### WORK TASK
Please give the data below again in full, exactly as it stands.

Stored records
Start of Block

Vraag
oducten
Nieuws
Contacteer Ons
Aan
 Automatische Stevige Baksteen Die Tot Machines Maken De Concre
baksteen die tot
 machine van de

End of Block

### ANSWER TO THIS PROBLEM
Vraag
oducten
Nieuws
Contacteer Ons
Aan
 Automatische Stevige Baksteen Die Tot Machines Maken De Concre
baksteen die tot
 machine van de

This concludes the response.